Could you output each line of the material below as a Markdown table with the columns "No." and "Entry," numbering the rows and leaving out both blank lines and the pictures?

────────

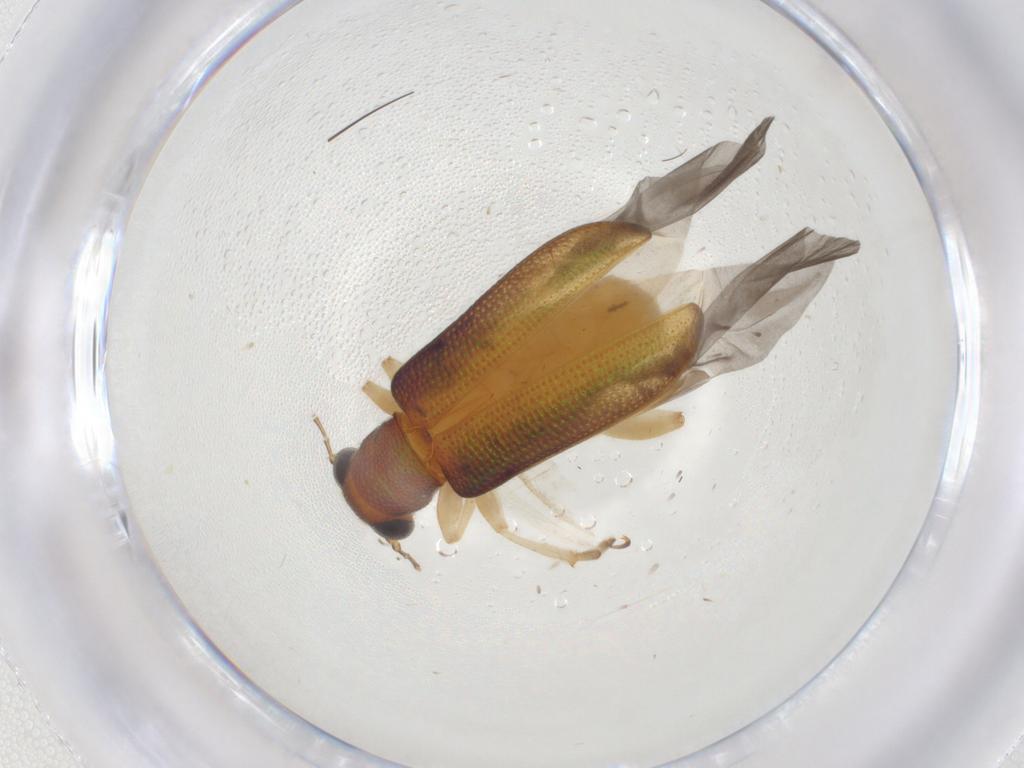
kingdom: Animalia
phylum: Arthropoda
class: Insecta
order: Coleoptera
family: Chrysomelidae
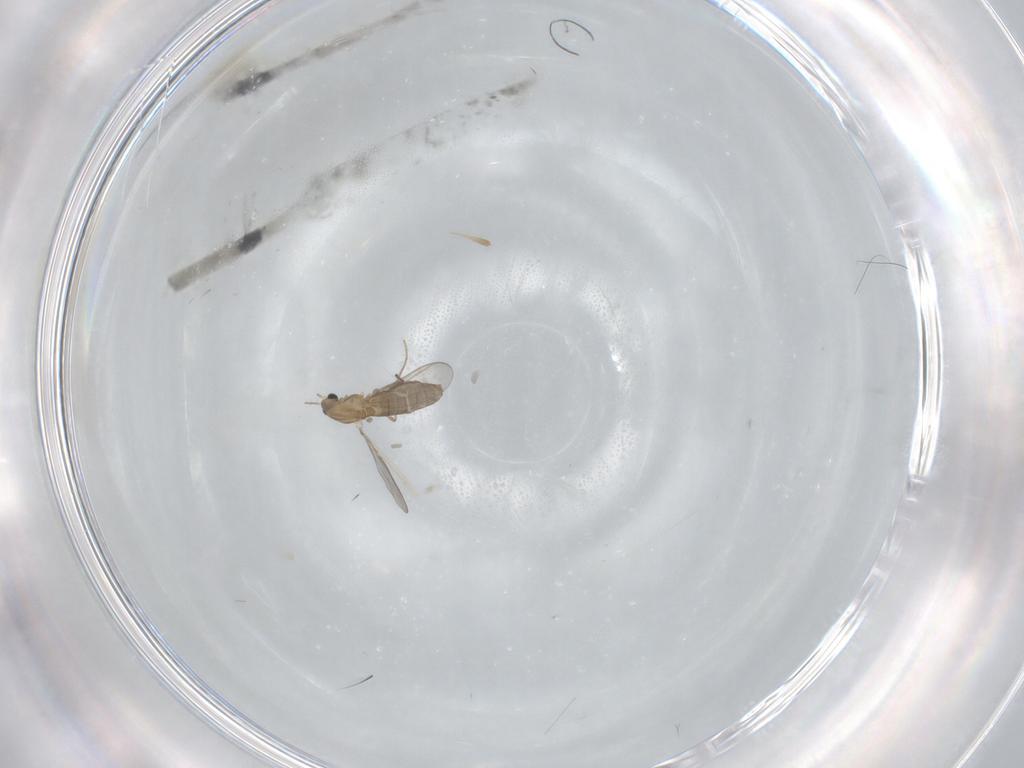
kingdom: Animalia
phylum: Arthropoda
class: Insecta
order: Diptera
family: Chironomidae
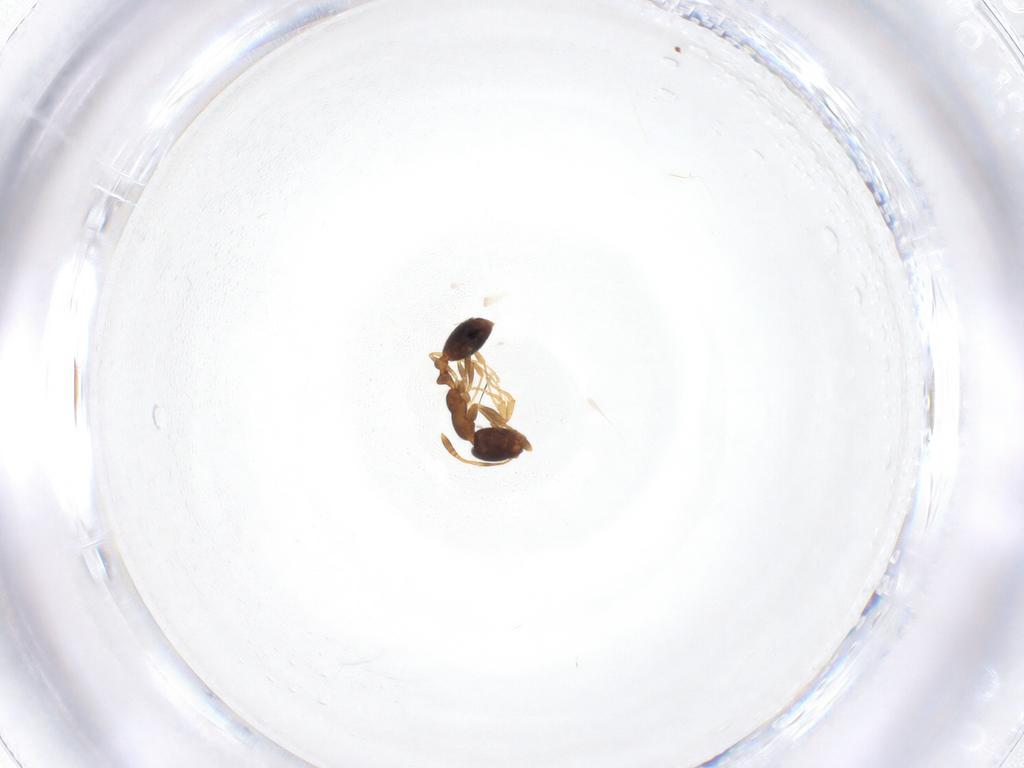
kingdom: Animalia
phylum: Arthropoda
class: Insecta
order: Hymenoptera
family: Formicidae
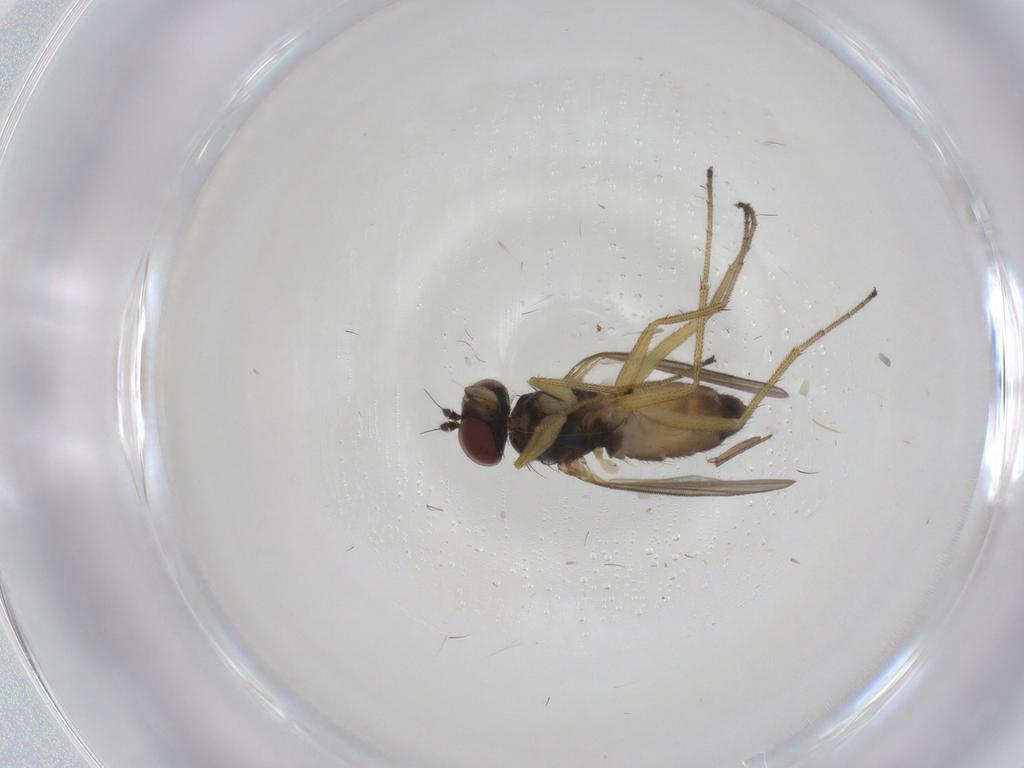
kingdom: Animalia
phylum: Arthropoda
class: Insecta
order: Diptera
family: Dolichopodidae
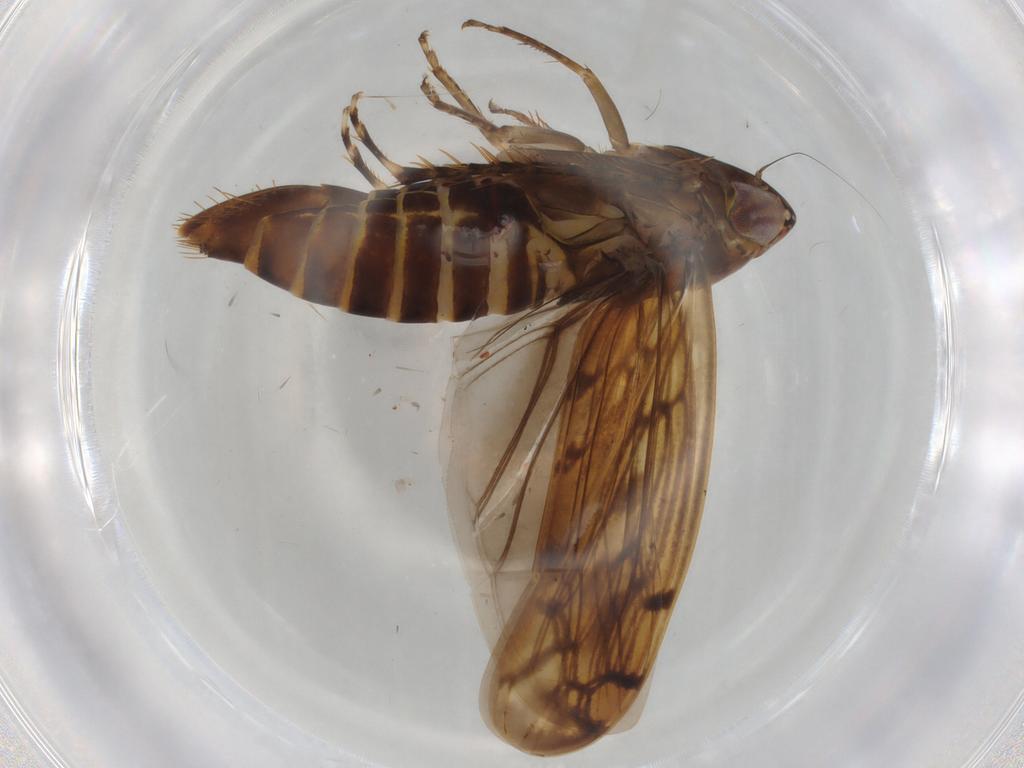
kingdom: Animalia
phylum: Arthropoda
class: Insecta
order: Hemiptera
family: Cicadellidae
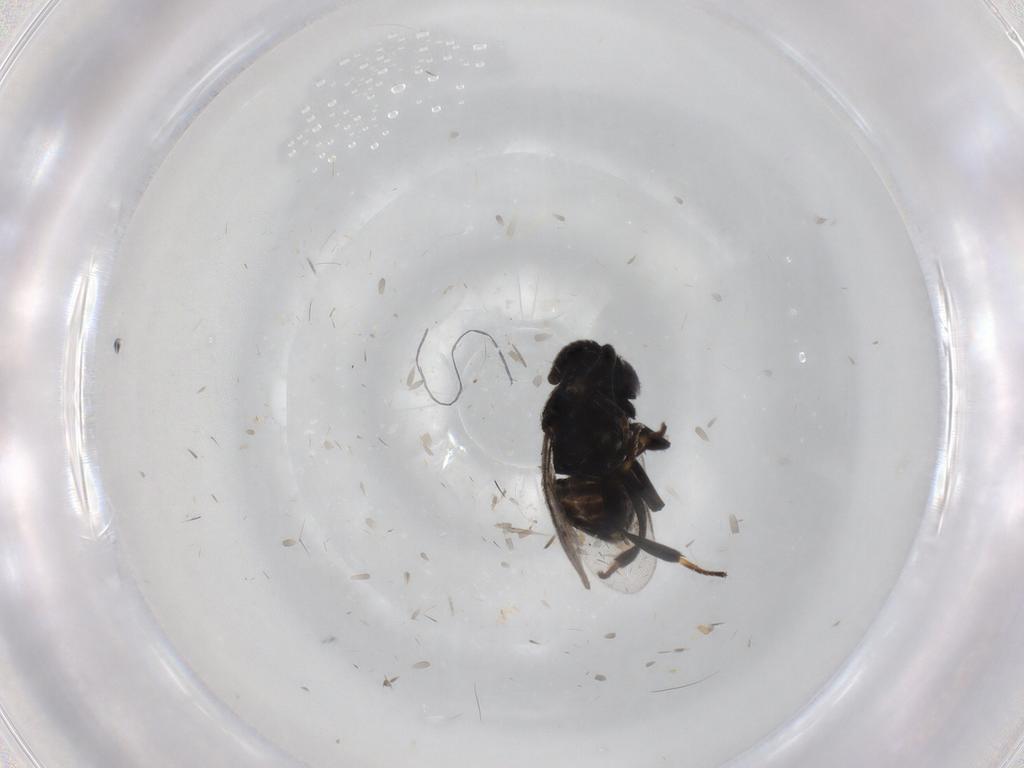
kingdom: Animalia
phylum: Arthropoda
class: Insecta
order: Hymenoptera
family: Encyrtidae
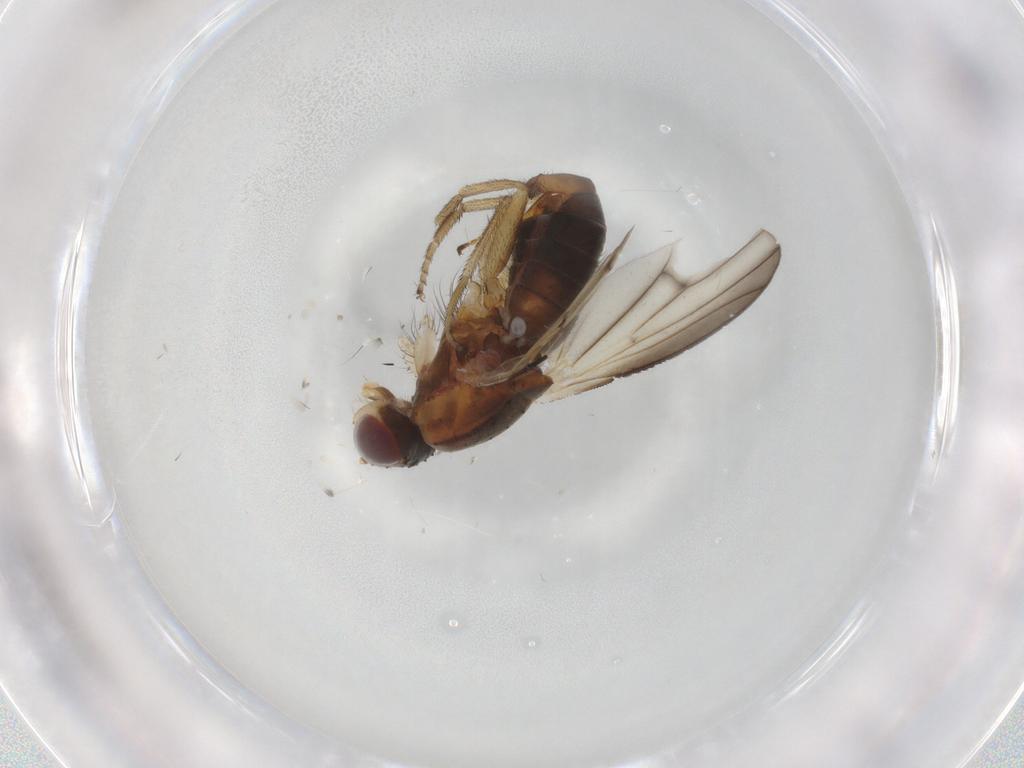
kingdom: Animalia
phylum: Arthropoda
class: Insecta
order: Diptera
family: Heleomyzidae
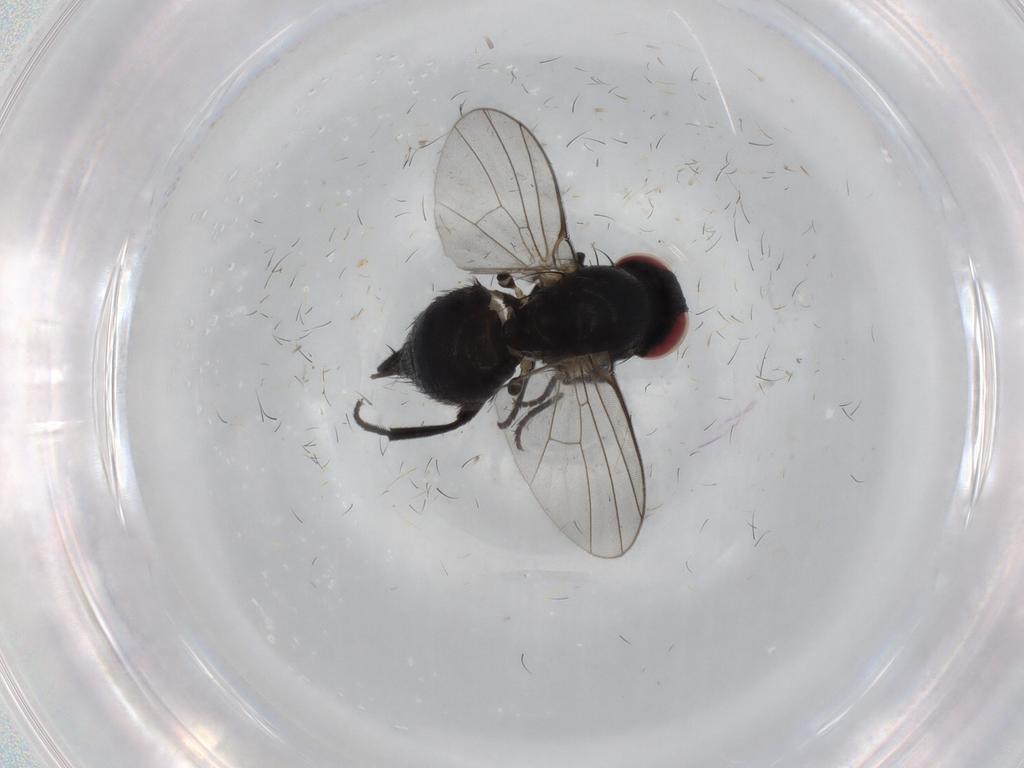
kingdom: Animalia
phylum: Arthropoda
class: Insecta
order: Diptera
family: Agromyzidae
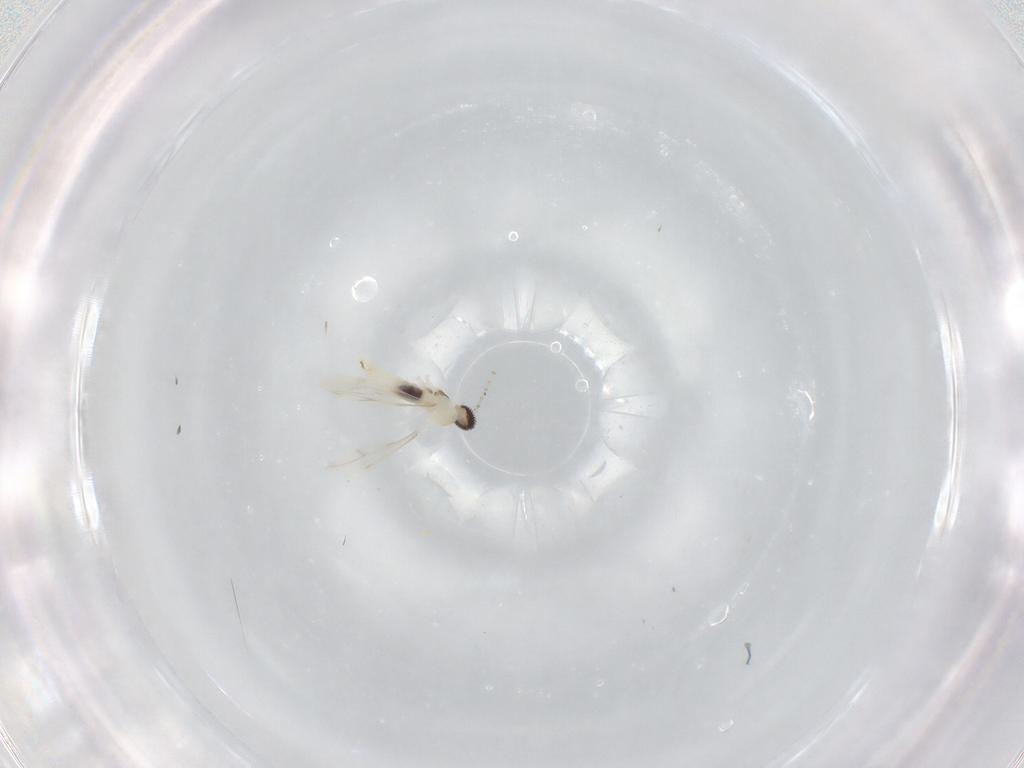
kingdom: Animalia
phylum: Arthropoda
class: Insecta
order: Diptera
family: Cecidomyiidae
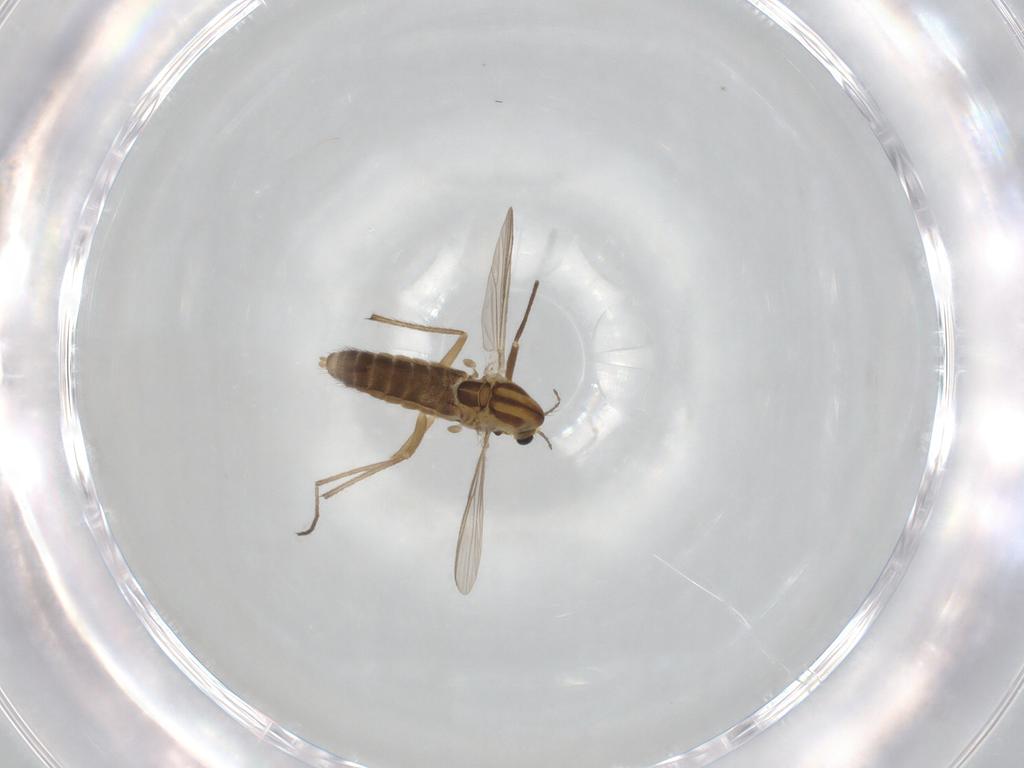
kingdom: Animalia
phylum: Arthropoda
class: Insecta
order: Diptera
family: Chironomidae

────────

* **ANSWER IN FULL**:
| No. | Entry |
|---|---|
| 1 | kingdom: Animalia |
| 2 | phylum: Arthropoda |
| 3 | class: Insecta |
| 4 | order: Coleoptera |
| 5 | family: Chrysomelidae |
| 6 | kingdom: Animalia |
| 7 | phylum: Arthropoda |
| 8 | class: Insecta |
| 9 | order: Diptera |
| 10 | family: Chironomidae |
| 11 | kingdom: Animalia |
| 12 | phylum: Arthropoda |
| 13 | class: Insecta |
| 14 | order: Hymenoptera |
| 15 | family: Formicidae |
| 16 | kingdom: Animalia |
| 17 | phylum: Arthropoda |
| 18 | class: Insecta |
| 19 | order: Diptera |
| 20 | family: Dolichopodidae |
| 21 | kingdom: Animalia |
| 22 | phylum: Arthropoda |
| 23 | class: Insecta |
| 24 | order: Hemiptera |
| 25 | family: Cicadellidae |
| 26 | kingdom: Animalia |
| 27 | phylum: Arthropoda |
| 28 | class: Insecta |
| 29 | order: Hymenoptera |
| 30 | family: Encyrtidae |
| 31 | kingdom: Animalia |
| 32 | phylum: Arthropoda |
| 33 | class: Insecta |
| 34 | order: Diptera |
| 35 | family: Heleomyzidae |
| 36 | kingdom: Animalia |
| 37 | phylum: Arthropoda |
| 38 | class: Insecta |
| 39 | order: Diptera |
| 40 | family: Agromyzidae |
| 41 | kingdom: Animalia |
| 42 | phylum: Arthropoda |
| 43 | class: Insecta |
| 44 | order: Diptera |
| 45 | family: Cecidomyiidae |
| 46 | kingdom: Animalia |
| 47 | phylum: Arthropoda |
| 48 | class: Insecta |
| 49 | order: Diptera |
| 50 | family: Chironomidae |